Mais la remise en cause des deux premiers maillons (prod et promo) est beaaaaaaaaaaucoup plus lente.
T'as pas du bcp observer le monde de la musique ces dernières années... Énormément d'artistes s'auto-produisent et produisent leurs potes grâce à leur home studio, chose impensable il y a 10 ans, a part pour les plus riches et célèbres. Quant à la promo, elle passe maintenant surtout par les réseaux sociaux et les plateformes à la Soundcloud.

Alors bien sûr je te parle pas de Johnny ou Zazie, ce genre d'has been continuent à enregistrer dans un studio à 10k€/jour et à vendre leur soupe sur RTL. Mais la plupart des jeunes artistes se servent bcp des nouvelles technologies, et pas uniquement pour la distribution.

Votre débat est intéressant, ça mériterait d'être documenté par des chiffres. Pour l'expérience et la connaissance que j'en ai, les artistes (de la musique en tous cas) sont pas encore massivement passés à l'autoproduction ou autoédition. Que certains adoptent les netlabels, c'est un fait, mais j'ai l'impression qu'une grande majorité passe encore par les structures classiques de production (enregistrement, mixage) et de promotion.

Si le homestudio a fait énormément de progrès et la promotion via les réseaux sociaux aussi, j'ai quand même l'impression que dès qu'un groupe ou un artiste essaie de pouvoir vivre de son art, il recourt à un label et à des circuits de production un poil plus classiques (ne serait-ce que parce que tout le monde ne peut pas se payer de Protools. Un cubase cracké, ou son équivalent actuel, c'est un peu just pour produire quelque chose de professionnel, idem pour la post-prod).
aubasmots, le 29/03/2011 - 15:48
"propriété intellectuelle", cette expression est une Imposture, comme dit si bien Richard Stallman.

http://www.gnu.org/p...not-ipr.fr.html

Il le dit et le redit, mais il nous faut aussi pouvoir expliquer POURQUOI une expression si profondément ancrée dans les codes et dans les esprits est une imposture. Il faudrait pouvoir expliquer ce qu'il y a dans "propriété intellectuelle", rappeler qu'on parle à la fois d'une forme de "paternité" et en même temps de droits patrimoniaux d'exploitation, rassemblés sous forme de monopole. Faudrait expliquer tout ça avant de simplement bannir l'expression.

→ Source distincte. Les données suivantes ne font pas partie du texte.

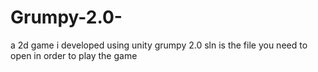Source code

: # Grumpy-2.0-
a 2d game i developed using unity
grumpy 2.0 sln is the file you need to open in order to play the game

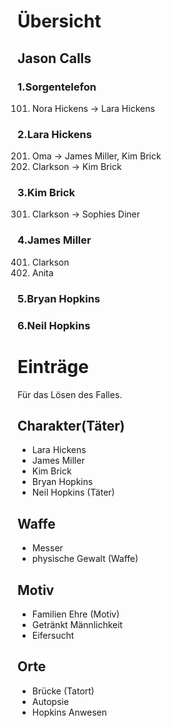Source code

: # Übersicht 
## Jason Calls
### 1.Sorgentelefon
101. Nora Hickens -> Lara Hickens
### 2.Lara Hickens
201. Oma -> James Miller, Kim Brick
202. Clarkson -> Kim Brick
### 3.Kim Brick
301. Clarkson -> Sophies Diner
### 4.James Miller
401. Clarkson
402. Anita
### 5.Bryan Hopkins

### 6.Neil Hopkins

# Einträge
Für das Lösen des Falles.
## Charakter(Täter)
- Lara Hickens
- James Miller
- Kim Brick
- Bryan Hopkins
- Neil Hopkins (Täter)
## Waffe 
- Messer
- physische Gewalt (Waffe)
## Motiv
- Familien Ehre (Motiv)
- Getränkt Männlichkeit
- Eifersucht
## Orte
- Brücke (Tatort)
- Autopsie
- Hopkins Anwesen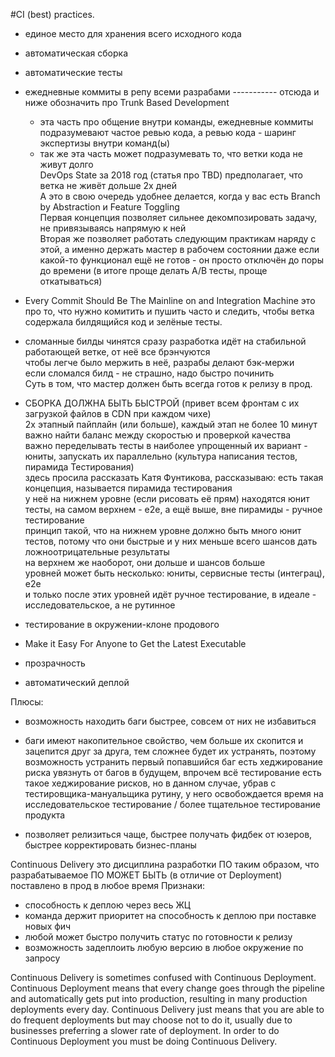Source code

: #CI (best) practices.

* единое место для хранения всего исходного кода

* автоматическая сборка

* автоматические тесты

* ежедневные коммиты в репу всеми разрабами ----------- отсюда и ниже обозначить про Trunk Based Development<br>
    * эта часть про общение внутри команды, ежедневные коммиты подразумевают частое ревью кода, а ревью кода -
        шаринг экспертизы внутри команд(ы)<br>
    *  так же эта часть может подразумевать то, что ветки кода не живут долго<br>
        DevOps State за 2018 год (статья про TBD) предполагает, что ветка не живёт дольше 2х дней<br>
        А это в свою очередь удобнее делается, когда у вас есть Branch by Abstraction и Feature Toggling<br>
        Первая концепция позволяет сильнее декомпозировать задачу, не привязываясь напрямую к ней<br>
        Вторая же позволяет работать следующим практикам наряду с этой, а именно держать мастер в рабочем состоянии
        даже если какой-то функционал ещё не готов - он просто отключён до поры до времени (в итоге проще делать A/B тесты, проще откатываться)

* Every Commit Should Be The Mainline on and Integration Machine
	это про то, что нужно комитить и пушить часто и следить, чтобы ветка содержала билдящийся код и зелёные тесты.<br> 

* сломанные билды чинятся сразу
	разработка идёт на стабильной работающей ветке, от неё все брэнчуются<br>
	чтобы легче было мержить в неё, разрабы делают бэк-мержи<br>
	если сломался билд - не страшно, надо быстро починить<br>
    Суть в том, что мастер должен быть всегда готов к релизу в прод.<br>

* СБОРКА ДОЛЖНА БЫТЬ БЫСТРОЙ (привет всем фронтам с их загрузкой файлов в CDN при каждом чихе)<br>
	2х этапный пайплайн (или больше), каждый этап не более 10 минут<br>
	важно найти баланс между скоростью и проверкой качества<br>
	важно переделывать тесты в наиболее упрощенный их вариант - юниты, запускать их параллельно (культура написания тестов, пирамида Тестирования)<br>
    здесь просила рассказать Катя Фунтикова, рассказываю: есть такая концепция, называется пирамида тестирования<br>
    у неё на нижнем уровне (если рисовать её прям) находятся юнит тесты, на самом верхнем - е2е, а ещё выше, вне пирамиды - ручное тестирование<br>
    принцип такой, что на нижнем уровне должно быть много юнит тестов, потому что они быстрые и у них меньше всего шансов дать ложноотрицательные результаты<br>
    на верхнем же наоборот, они дольше и шансов больше<br>
    уровней может быть несколько: юниты, сервисные тесты (интеграц), е2е<br>
    и только после этих уровней идёт ручное тестирование, в идеале - исследовательское, а не рутинное<br>

* тестирование в окружении-клоне продового<br>

* Make it Easy For Anyone to Get the Latest Executable<br>

* прозрачность

* автоматический деплой



Плюсы: 

* возможность находить баги быстрее, совсем от них не избавиться

* баги имеют накопительное свойство, чем больше их скопится и зацепится друг за друга, тем сложнее будет их устранять,
	поэтому возможность устранить первый попавшийся баг есть хеджирование риска увязнуть от багов в будущем, впрочем всё тестирование есть такое хеджирование рисков,
	но в данном случае, убрав с тестировщика-мануальщика рутину, у него освобождается время на исследовательское тестирование / более тщательное тестирование продукта

* позволяет релизиться чаще, быстрее получать фидбек от юзеров, быстрее корректировать бизнес-планы


Continuous Delivery это дисциплина разработки ПО таким образом, что разрабатываемое ПО МОЖЕТ БЫТЬ (в отличие от Deployment) поставлено в прод в любое время
Признаки:
* способность к деплою через весь ЖЦ 
* команда держит приоритет на способность к деплою при поставке новых фич
* любой может быстро получить статус по готовности к релизу
* возможность задеплоить любую версию в любое окружение по запросу

Continuous Delivery is sometimes confused with Continuous Deployment. Continuous Deployment means that every change goes through the pipeline and automatically gets put into production, resulting in many production deployments every day. Continuous Delivery just means that you are able to do frequent deployments but may choose not to do it, usually due to businesses preferring a slower rate of deployment. In order to do Continuous Deployment you must be doing Continuous Delivery.


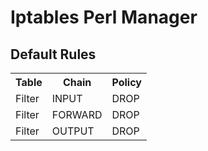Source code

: # Iptables Perl Manager

## Default Rules
<table>
  <th>Table</th>
  <th>Chain</th>
  <th>Policy</th>
  <tr>
    <td>Filter</td>
    <td>INPUT</td>
    <td>DROP</td>
  </tr>
  <tr>
    <td>Filter</td>
    <td>FORWARD</td>
    <td>DROP</td>
  </tr>
  <tr>
    <td>Filter</td>
    <td>OUTPUT</td>
    <td>DROP</td>
  </tr>
</table>

  
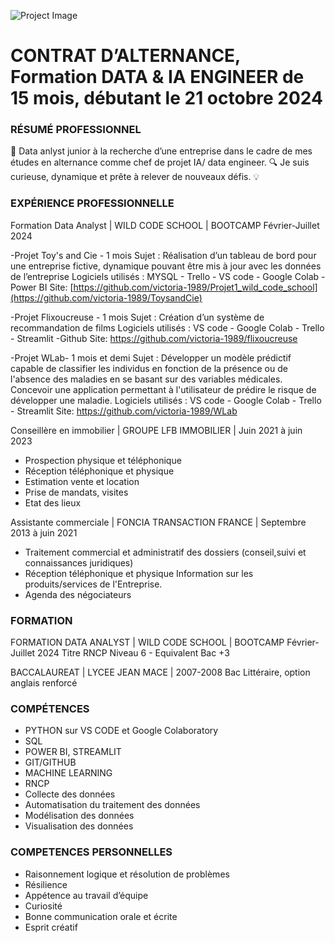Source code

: ![Project Image](https://raw.githubusercontent.com/victoria-1989/portfolio/6d6fce7e3b7b7c8c131f5f730468815210dfb727/assets/Projet%20Supprimer%20un%20arri%C3%A8re-plan.png)

# CONTRAT D’ALTERNANCE, Formation DATA & IA ENGINEER de 15 mois, débutant le 21 octobre 2024


### RÉSUMÉ PROFESSIONNEL
🚀 Data anlyst junior à la recherche d’une entreprise dans le cadre de mes études en alternance comme chef de projet IA/ data engineer. 🔍 Je suis curieuse, dynamique et prête à relever de nouveaux défis. 💡

### EXPÉRIENCE PROFESSIONNELLE
Formation Data Analyst | WILD CODE SCHOOL | BOOTCAMP Février-Juillet 2024

-Projet Toy's and Cie - 1 mois 
Sujet : Réalisation d’un tableau de bord pour une entreprise fictive, dynamique pouvant être mis à jour avec les données de l’entreprise Logiciels utilisés : MYSQL - Trello - VS code - Google Colab - Power BI 
Site: [https://github.com/victoria-1989/Projet1_wild_code_school](https://github.com/victoria-1989/ToysandCie)

-Projet Flixoucreuse - 1 mois 
Sujet : Création d’un système de recommandation de films Logiciels utilisés : VS code - Google Colab - Trello - Streamlit -Github Site: https://github.com/victoria-1989/flixoucreuse

-Projet WLab- 1 mois et demi 
Sujet : Développer un modèle prédictif capable de classifier les individus en fonction de la présence ou de l'absence des maladies en se basant sur des variables médicales. Concevoir une application permettant à l'utilisateur de prédire le risque de développer une maladie. Logiciels utilisés : VS code - Google Colab - Trello - Streamlit 
Site: https://github.com/victoria-1989/WLab

Conseillère en immobilier | GROUPE LFB IMMOBILIER | Juin 2021 à juin 2023
- Prospection physique et téléphonique
- Réception téléphonique et physique
- Estimation vente et location
- Prise de mandats, visites
- Etat des lieux
 
Assistante commerciale | FONCIA TRANSACTION FRANCE | Septembre 2013 à juin 2021 
- Traitement commercial et administratif des dossiers (conseil,suivi et connaissances juridiques) 
- Réception téléphonique et physique Information sur les produits/services de l'Entreprise. 
- Agenda des négociateurs

### FORMATION
FORMATION DATA ANALYST | WILD CODE SCHOOL | BOOTCAMP Février-Juillet 2024
Titre RNCP Niveau 6 - Equivalent Bac +3

BACCALAUREAT | LYCEE JEAN MACE | 2007-2008
Bac Littéraire, option anglais renforcé
 
### COMPÉTENCES
- PYTHON sur VS CODE et Google Colaboratory 
- SQL 
- POWER BI, STREAMLIT 
- GIT/GITHUB 
- MACHINE LEARNING 
- RNCP
- Collecte des données 
- Automatisation du traitement des données 
- Modélisation des données 
- Visualisation des données

### COMPETENCES PERSONNELLES
- Raisonnement logique et résolution de problèmes 
- Résilience 
- Appétence au travail d’équipe 
- Curiosité 
- Bonne communication orale et écrite
- Esprit créatif
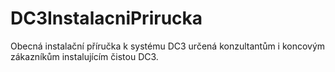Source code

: # DC3InstalacniPrirucka
Obecná instalační příručka k systému DC3 určená konzultantům i koncovým zákazníkům instalujícím čistou DC3.

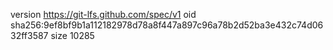 version https://git-lfs.github.com/spec/v1
oid sha256:9ef8bf9b1a112182978d78a8f447a897c96a78b2d52ba3e432c74d0632ff3587
size 10285
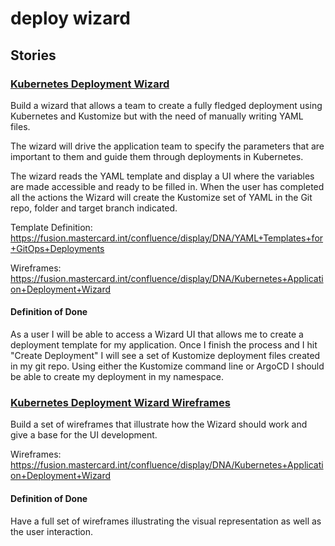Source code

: # deploy wizard

## Stories

### [Kubernetes Deployment Wizard](https://rally1.rallydev.com/#/281494669804d/detail/userstory/294802121048?fdp=true)

Build a wizard that allows a team to create a fully fledged deployment using Kubernetes and Kustomize but with the need of manually writing YAML files.

The wizard will drive the application team to specify the parameters that are important to them and guide them through deployments in Kubernetes.

The wizard reads the YAML template and display a UI where the variables are made accessible and ready to be filled in. When the user has completed all the actions the Wizard will create the Kustomize set of YAML in the Git repo, folder and target branch indicated.

Template Definition:
https://fusion.mastercard.int/confluence/display/DNA/YAML+Templates+for+GitOps+Deployments

Wireframes:
https://fusion.mastercard.int/confluence/display/DNA/Kubernetes+Application+Deployment+Wizard

#### Definition of Done

As a user I will be able to access a Wizard UI that allows me to create a deployment template for my application. Once I finish the process and I hit "Create Deployment" I will see a set of Kustomize deployment files created in my git repo. Using either the Kustomize command line or ArgoCD I should be able to create my deployment in my namespace.

### [Kubernetes Deployment Wizard Wireframes](https://rally1.rallydev.com/#/281494669804d/detail/userstory/294814394640?fdp=true)

Build a set of wireframes that illustrate how the Wizard should work and give a base for the UI development.

Wireframes:
https://fusion.mastercard.int/confluence/display/DNA/Kubernetes+Application+Deployment+Wizard

#### Definition of Done

Have a full set of wireframes illustrating the visual representation as well as the user interaction.
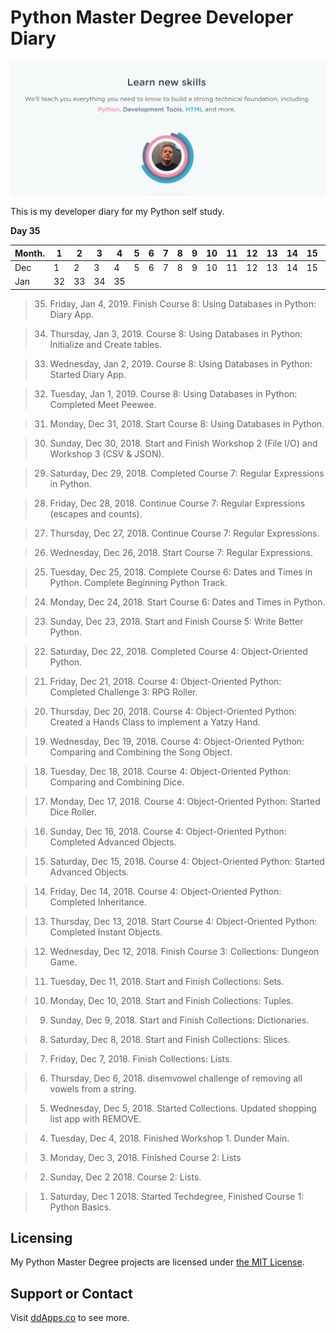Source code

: # Python Master Degree Developer Diary

![](art/python.png?raw=true)

This is my developer diary for my Python self study. 

**Day 35**

Month. | 1 | 2 | 3 | 4 | 5 | 6 | 7 | 8 | 9 | 10 | 11 | 12 | 13 |14 | 15 | 16 | 17 | 18 | 19 | 20 | 21 | 22 | 23 | 24 | 25 | 26 | 27 | 28 | 29 | 30 | 31  
| - | - | - | - | - | - | - | - | - | - | - | - | - | - | - | - | - | - | - | - | - | - | - | - | - | - | - | - | - | - | - | -
| Dec | 1 | 2 | 3 | 4 | 5 | 6 | 7 | 8 | 9 | 10 | 11 | 12 | 13 | 14 | 15 | 16 | 17 | 18 | 19 | 20 | 21 | 22 | 23 | 24 | 25 | 26 | 27 | 28 | 29 | 30 | 31
| Jan | 32 | 33 | 34 | 35

> 35. Friday, Jan 4, 2019. Finish Course 8: Using Databases in Python: Diary App.

> 34. Thursday, Jan 3, 2019. Course 8: Using Databases in Python: Initialize and Create tables.

> 33. Wednesday, Jan 2, 2019. Course 8: Using Databases in Python: Started Diary App.

> 32. Tuesday, Jan 1, 2019. Course 8: Using Databases in Python: Completed Meet Peewee.

> 31. Monday, Dec 31, 2018. Start Course 8: Using Databases in Python.

> 30. Sunday, Dec 30, 2018. Start and Finish Workshop 2 (File I/O) and Workshop 3 (CSV & JSON).

> 29. Saturday, Dec 29, 2018. Completed Course 7: Regular Expressions in Python.

> 28. Friday, Dec 28, 2018. Continue Course 7: Regular Expressions (escapes and counts).

> 27. Thursday, Dec 27, 2018. Continue Course 7: Regular Expressions.

> 26. Wednesday, Dec 26, 2018. Start Course 7: Regular Expressions.

> 25. Tuesday, Dec 25, 2018. Complete Course 6: Dates and Times in Python. Complete Beginning Python Track.

> 24. Monday, Dec 24, 2018. Start Course 6: Dates and Times in Python.

> 23. Sunday, Dec 23, 2018. Start and Finish Course 5: Write Better Python.

> 22. Saturday, Dec 22, 2018. Completed Course 4: Object-Oriented Python.

> 21. Friday, Dec 21, 2018. Course 4: Object-Oriented Python: Completed Challenge 3: RPG Roller.

> 20. Thursday, Dec 20, 2018. Course 4: Object-Oriented Python: Created a Hands Class to implement a Yatzy Hand.

> 19. Wednesday, Dec 19, 2018. Course 4: Object-Oriented Python: Comparing and Combining the Song Object.

> 18. Tuesday, Dec 18, 2018. Course 4: Object-Oriented Python: Comparing and Combining Dice.

> 17. Monday, Dec 17, 2018. Course 4: Object-Oriented Python: Started Dice Roller.

> 16. Sunday, Dec 16, 2018. Course 4: Object-Oriented Python: Completed Advanced Objects.

> 15. Saturday, Dec 15, 2018. Course 4: Object-Oriented Python: Started Advanced Objects.

> 14. Friday, Dec 14, 2018. Course 4: Object-Oriented Python: Completed Inheritance.

> 13. Thursday, Dec 13, 2018. Start Course 4: Object-Oriented Python: Completed Instant Objects.

> 12. Wednesday, Dec 12, 2018. Finish Course 3: Collections: Dungeon Game.

> 11. Tuesday, Dec 11, 2018. Start and Finish Collections: Sets.

> 10. Monday, Dec 10, 2018. Start and Finish Collections: Tuples.

> 9. Sunday, Dec 9, 2018. Start and Finish Collections: Dictionaries.

> 8. Saturday, Dec 8, 2018. Start and Finish Collections: Slices.

> 7. Friday, Dec 7, 2018. Finish Collections: Lists.

> 6. Thursday, Dec 6, 2018. disemvowel challenge of removing all vowels from a string.

> 5. Wednesday, Dec 5, 2018.  Started Collections. Updated shopping list app with REMOVE.

> 4. Tuesday, Dec 4, 2018. Finished Workshop 1. Dunder Main.  

> 3. Monday, Dec 3, 2018. Finished Course 2: Lists

> 2. Sunday, Dec 2 2018. Course 2: Lists.

> 1. Saturday, Dec 1 2018. Started Techdegree, Finished Course 1: Python Basics.

## Licensing
My Python Master Degree projects are licensed under [the MIT License](LICENSE).

## Support or Contact
Visit [ddApps.co](http://ddapps.co) to see more.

D'ailleurs, je juge plus efficace de décrire les "nouvelles enclosures" que de s'acharner sur le terme de "propriété intellectuelle".
obcd, le 29/03/2011 - 15:20
Le partage sur internet n'est actuellement qu'en bout de chaîne, mais déjà on commence à voir des productions qui sont créer & diffusée d'abord sur le net, et seulement ensuite son récupérée par "l'industrie musicale".
Yep. Mais ce mouvement ne peut fonctionner que s'il est suivi par les artistes ET les internautes.
J'ai quelque doute sur l'efficacité de ce discourt, d'un côté on parle de grand remaniement des droits d'auteur, voir de disparition, de concept totalement dépassé, mais de l'autre on veut toujours parler de licence ...
Qui dit licence dit commerce, et ceux à grande échelle donc industrialisation de la culture.

On en retombe toujours au fait que la culture n'est pas industrialisation sans dénaturalisation.

Il faut vraiment virer se concept de droit d'auteur, ça n'a plus lieu d'être tout simplement ! Ceux qui veulent gagner de l'argent avec la culture le pourront toujours, mais pas en s'appuyant sur les droit d'auteur, bon c'est sur avec les droits d'auteur c'est facile, les consommateurs n'ont pas le choix.